When trouble hit Sunday, the Browns flip-flopped back to Anderson but found nothing had changed since preseason. He'll likely be the starter when the Cincinnati Bengals come in here Sunday, but he shouldn't be.
If it was up to the fans — who started chanting "Brady ... Brady" in the second quarter — rookie Brady Quinn would get the nod.
I agree with them and privately I believe many Browns players do, too. But head coach Romeo Crennel tried to spin it otherwise Sunday when asked if he'd thought about going to Quinn:
"No ... because he's a kid and the game was out of reach. What was I going to do, put him in there and throw him to the dogs? I didn't feel I should do that to him. It wouldn't be very good for him."

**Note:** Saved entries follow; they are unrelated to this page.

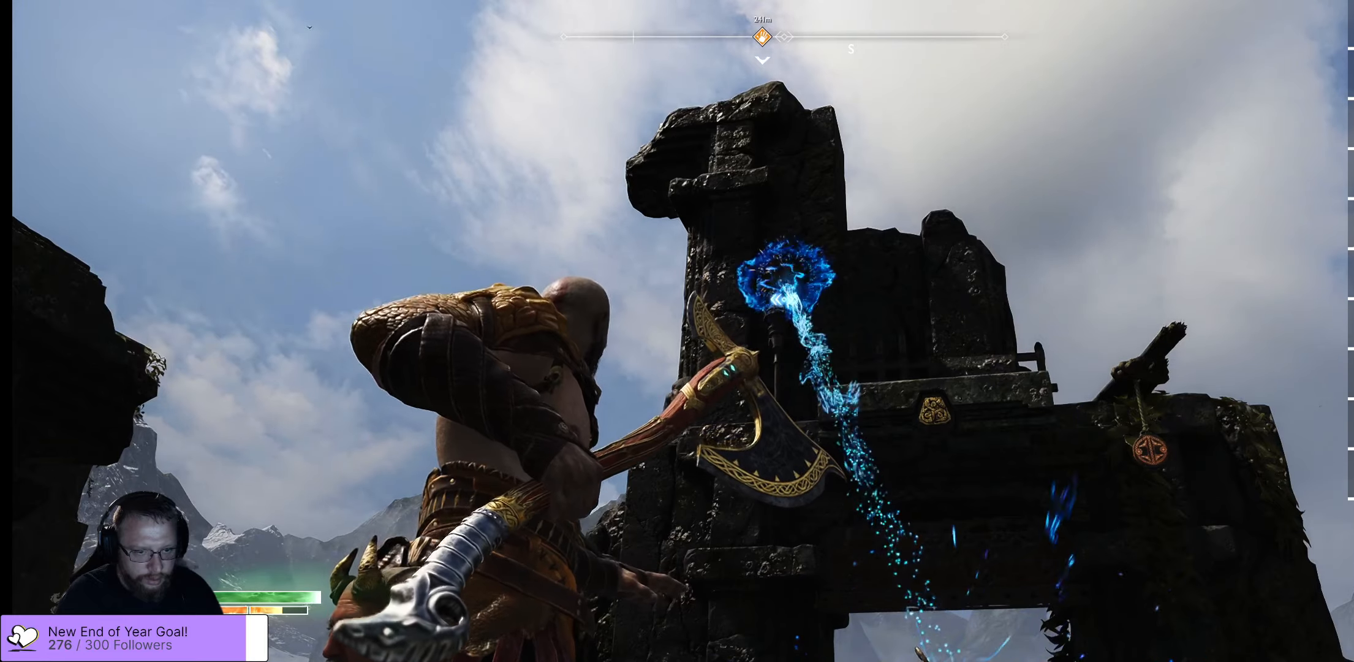
{"dt_ms": 500, "buttons": ["L2"], "left_stick": "center", "right_stick": "center", "events": [[350, "X", "down"], [467, "X", "up"]]}
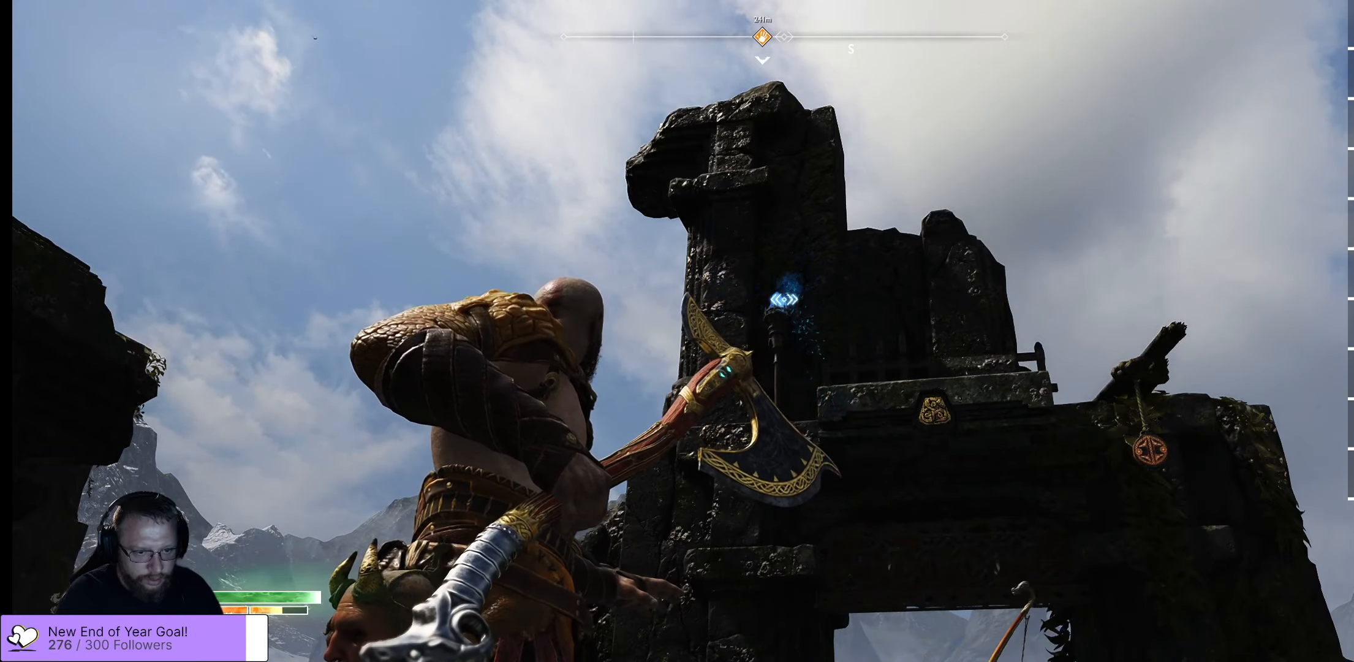
{"dt_ms": 500, "buttons": ["L2"], "left_stick": "center", "right_stick": "center", "events": []}
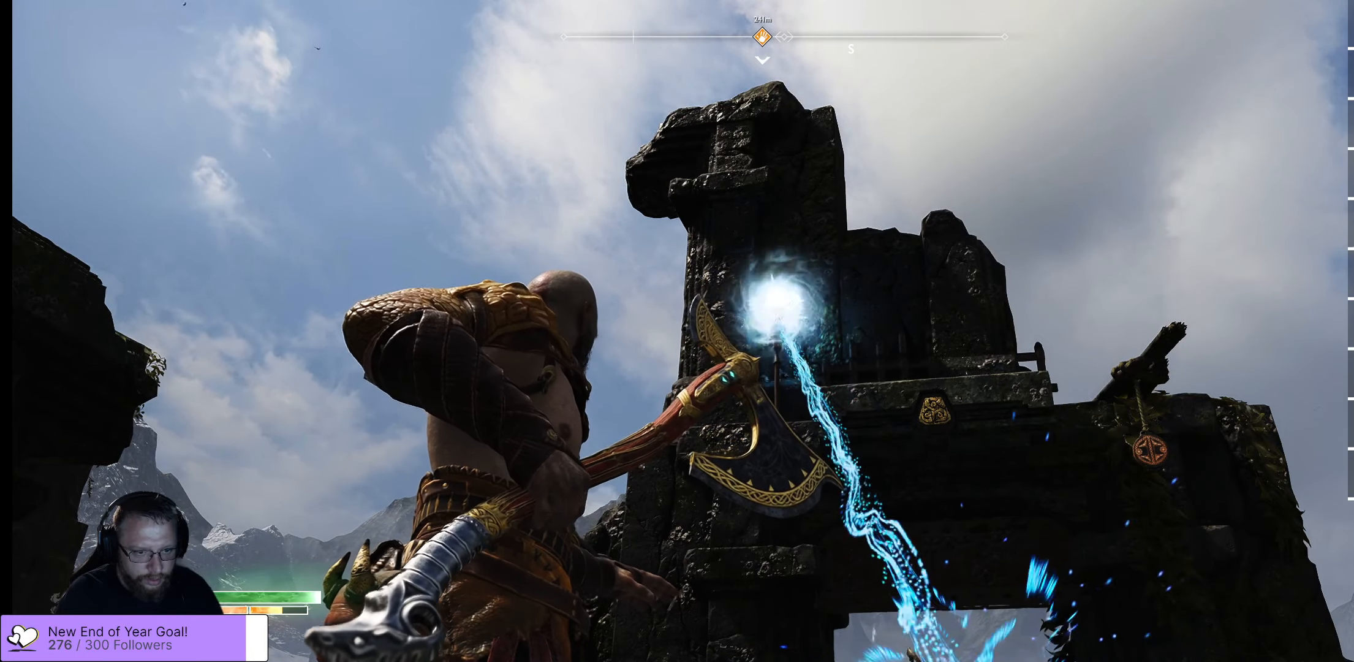
{"dt_ms": 500, "buttons": ["L2"], "left_stick": "center", "right_stick": "center", "events": []}
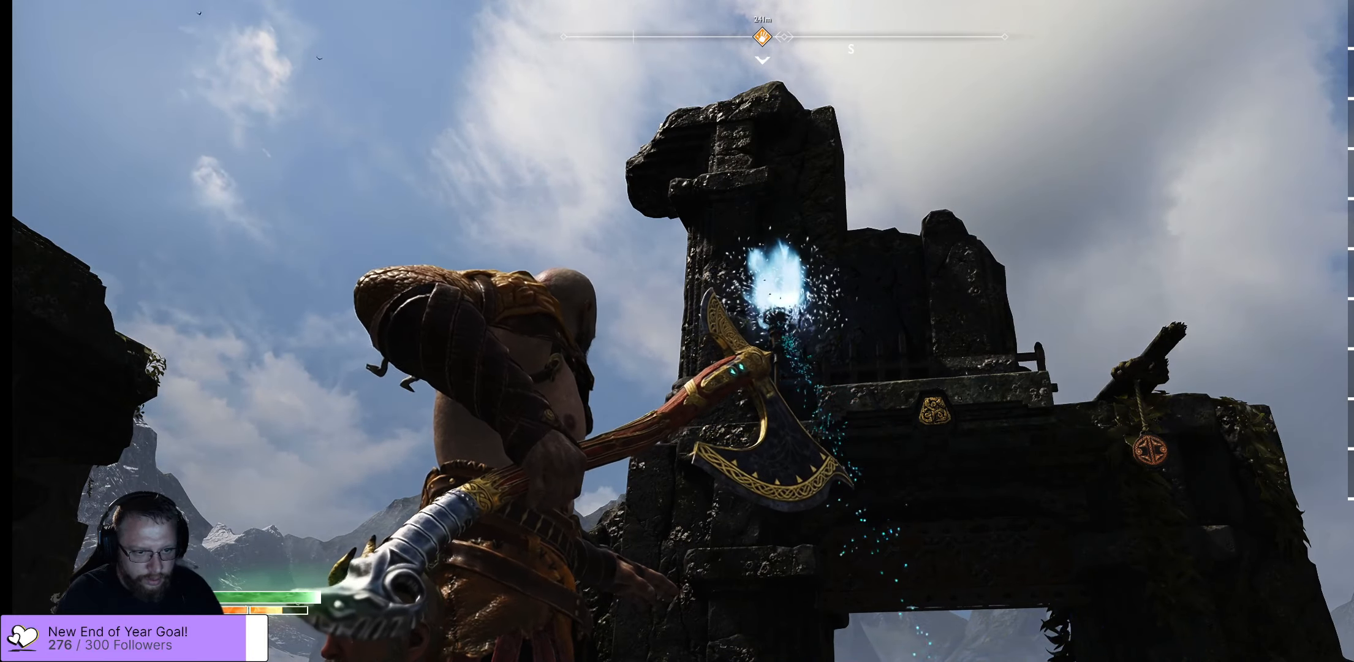
{"dt_ms": 500, "buttons": [], "left_stick": "center", "right_stick": "center", "events": [[367, "L2", "up"]]}
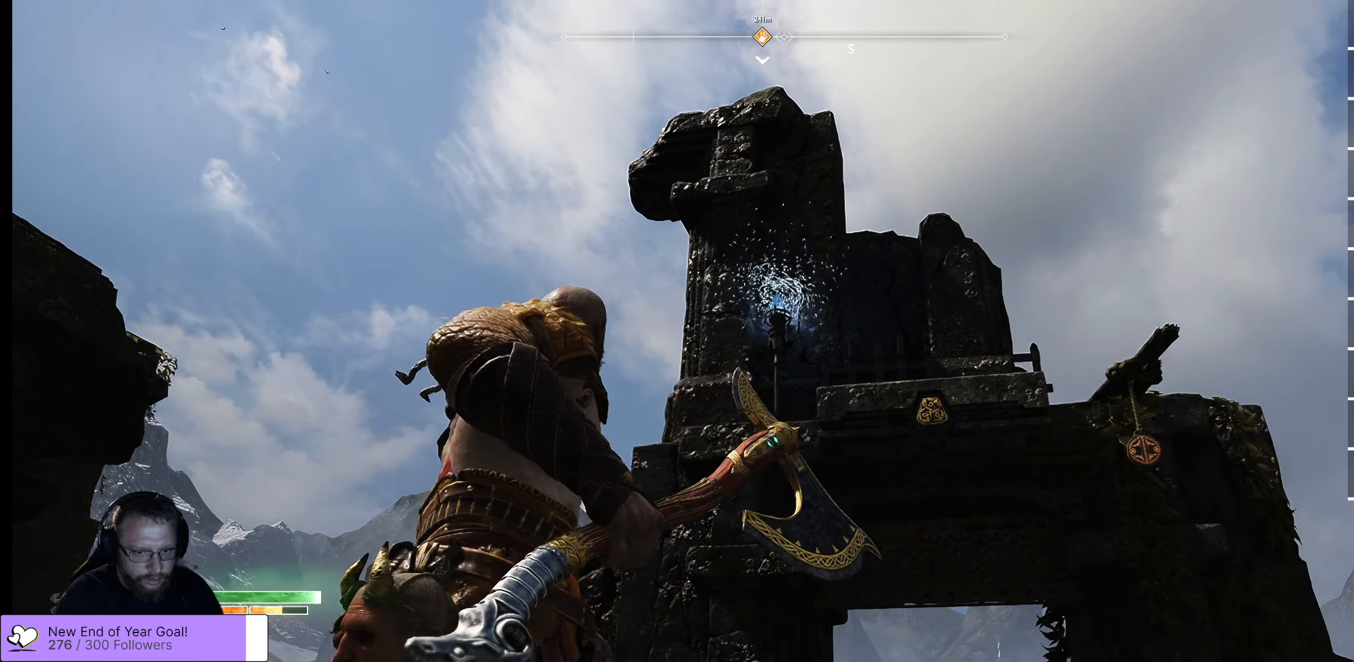
{"dt_ms": 500, "buttons": [], "left_stick": "center", "right_stick": "center", "events": []}
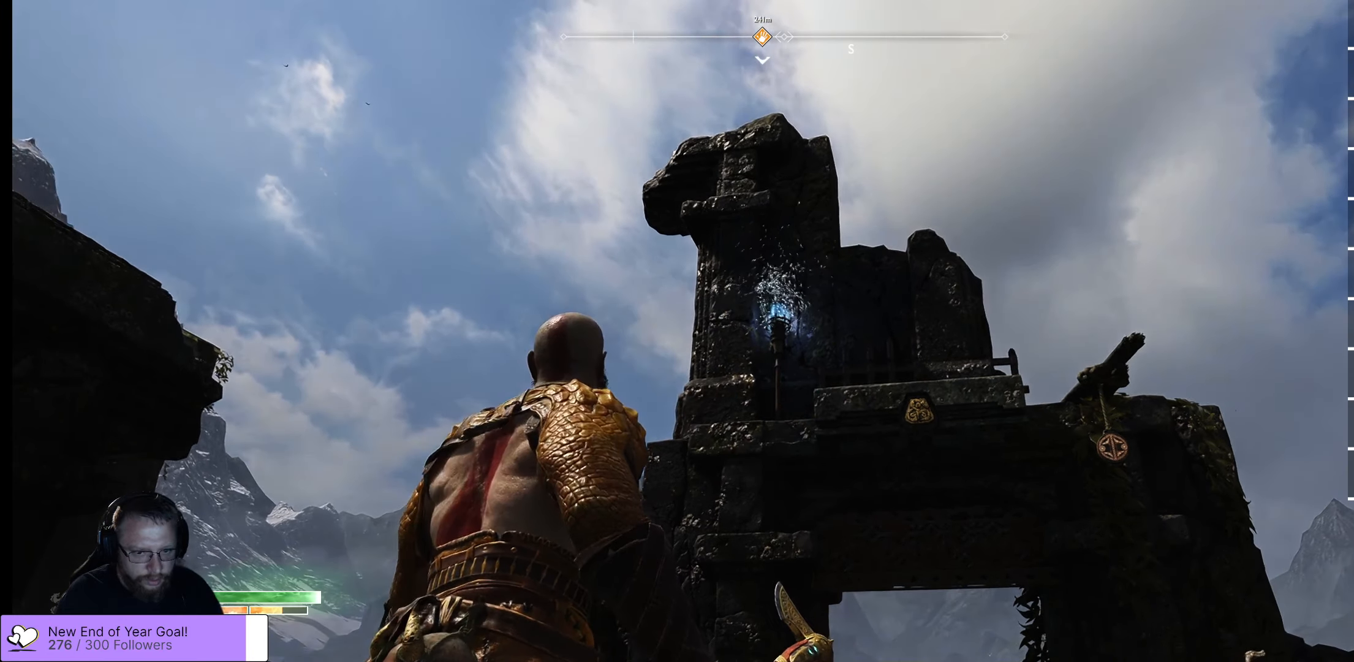
{"dt_ms": 500, "buttons": [], "left_stick": "right", "right_stick": "center", "events": [[234, "left_stick", "right"]]}
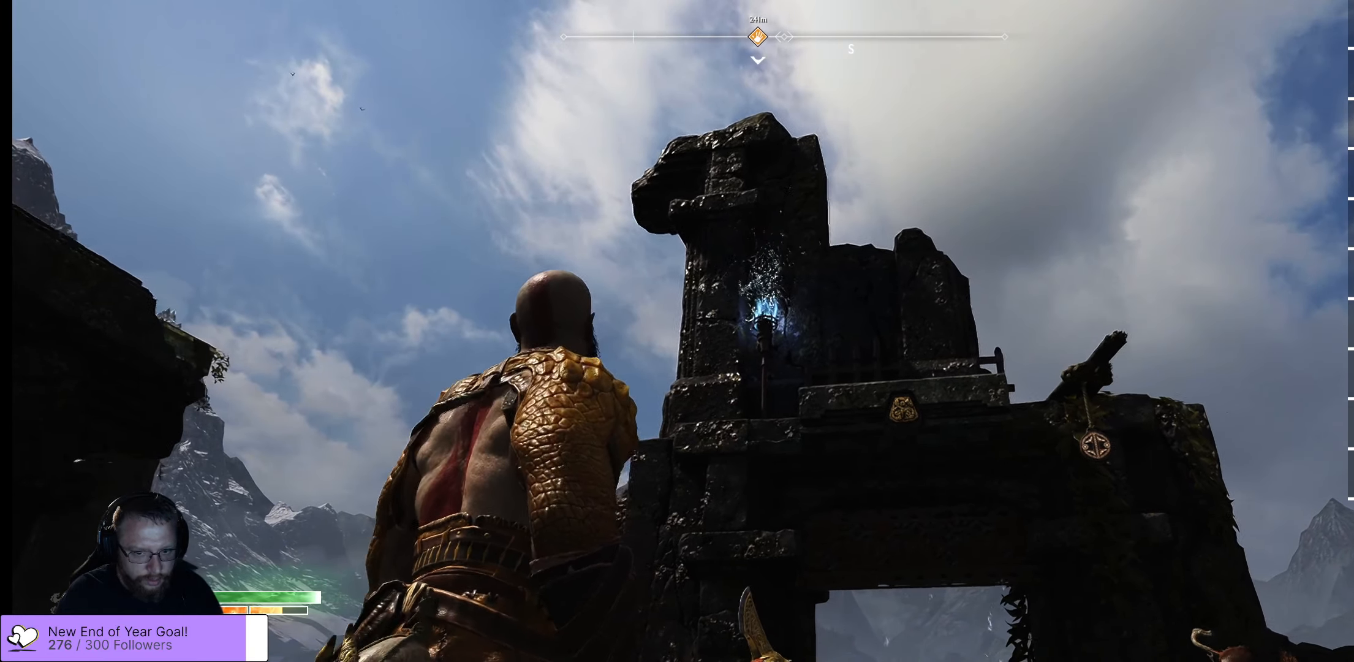
{"dt_ms": 500, "buttons": [], "left_stick": "center", "right_stick": "center", "events": [[184, "left_stick", "center"]]}
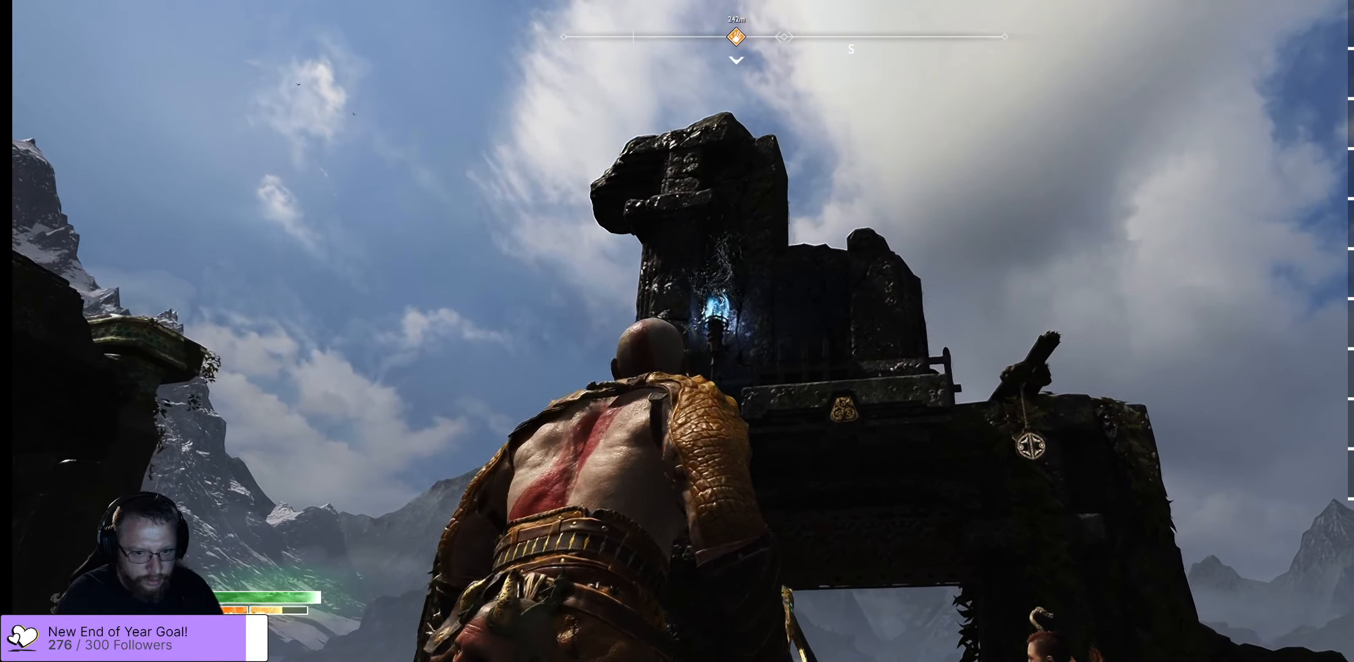
{"dt_ms": 500, "buttons": [], "left_stick": "center", "right_stick": "down-left", "events": [[134, "right_stick", "down-left"]]}
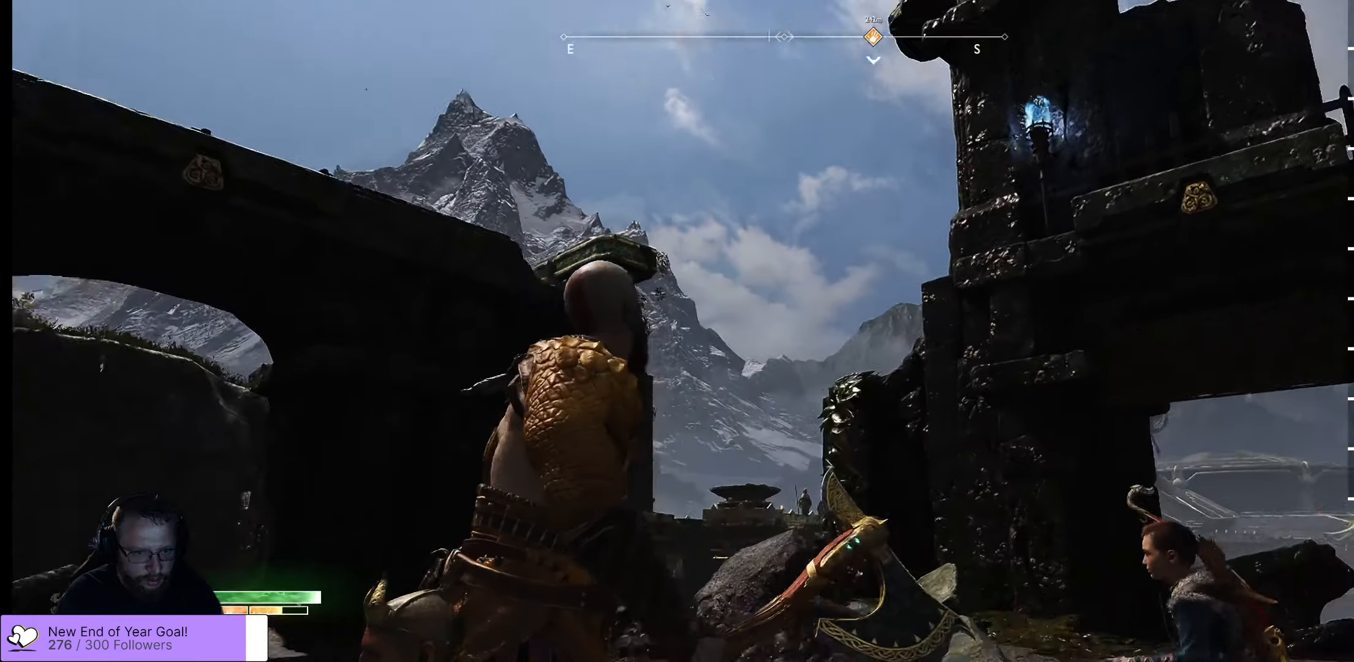
{"dt_ms": 500, "buttons": [], "left_stick": "right", "right_stick": "up-left", "events": [[117, "right_stick", "center"], [367, "right_stick", "up-left"], [400, "left_stick", "right"]]}
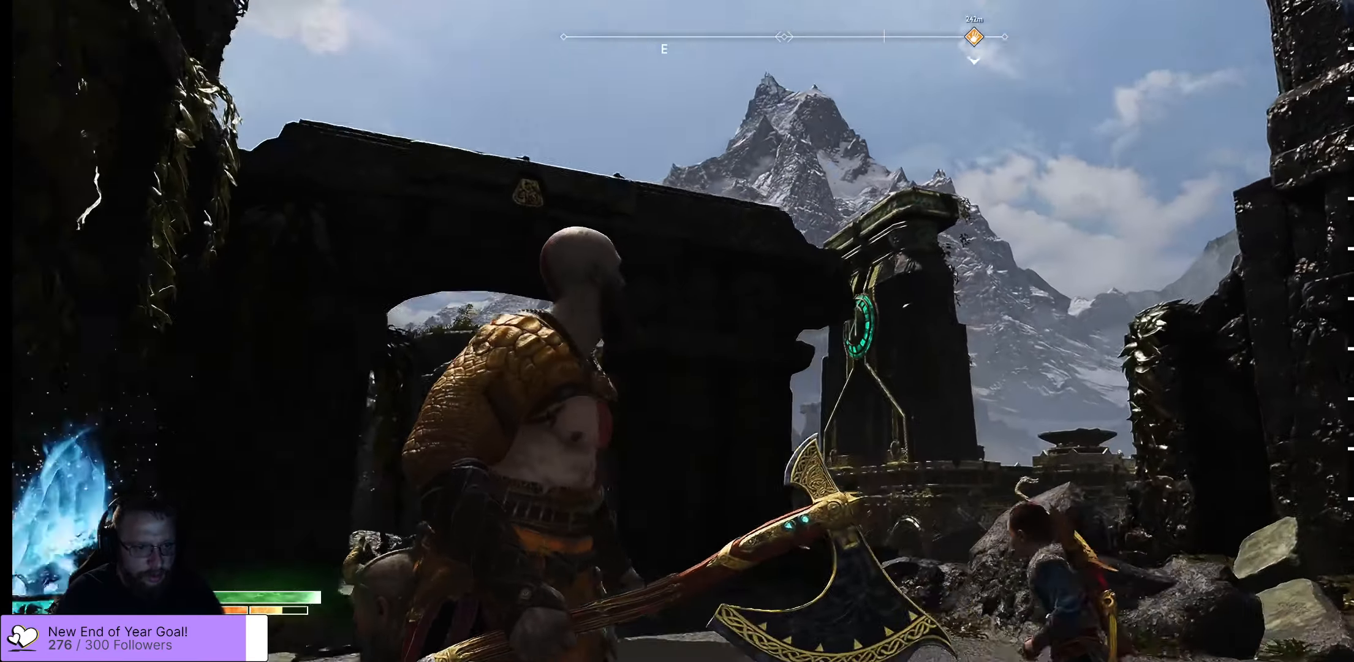
{"dt_ms": 500, "buttons": [], "left_stick": "center", "right_stick": "up-left", "events": [[350, "left_stick", "center"]]}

The Browns remember what happened when they tossed rookie Tim Couch into the fire his rookie season. He was battered and beaten and within a few years was out of the league.
But Quinn is no Couch, a fragile persona who couldn't take criticism. Sure it's safer to keep Quinn on the sidelines for a season — that worked for Carson Palmer and Tom Brady — but Roethlisberger won as a rookie because he was asked to be just one cog in an already developed system.
And that's what was supposed to be happening in Cleveland, too. Since last season, the Browns have gotten a new offensive coordinator, new offensive
assistants, a new line and in Jamal Lewis, a new running back.
Maybe it was all those expectations that brought an angered Browns owner Randy Lerner to the dressing room afterward.
Meanwhile, Frye dressed silently and spoke only briefly to the press.
Asked what he'd been thinking as he stood on the sideline, he squared his jaw:
"I was just trying to see things so when DA (Anderson) came off the field, I could help him. I wasn't gonna be bitter like that. I'm just like the rest of the guys. I want to do what I can to change this."
Sad as it is to say, him staying on the sidelines is a first step.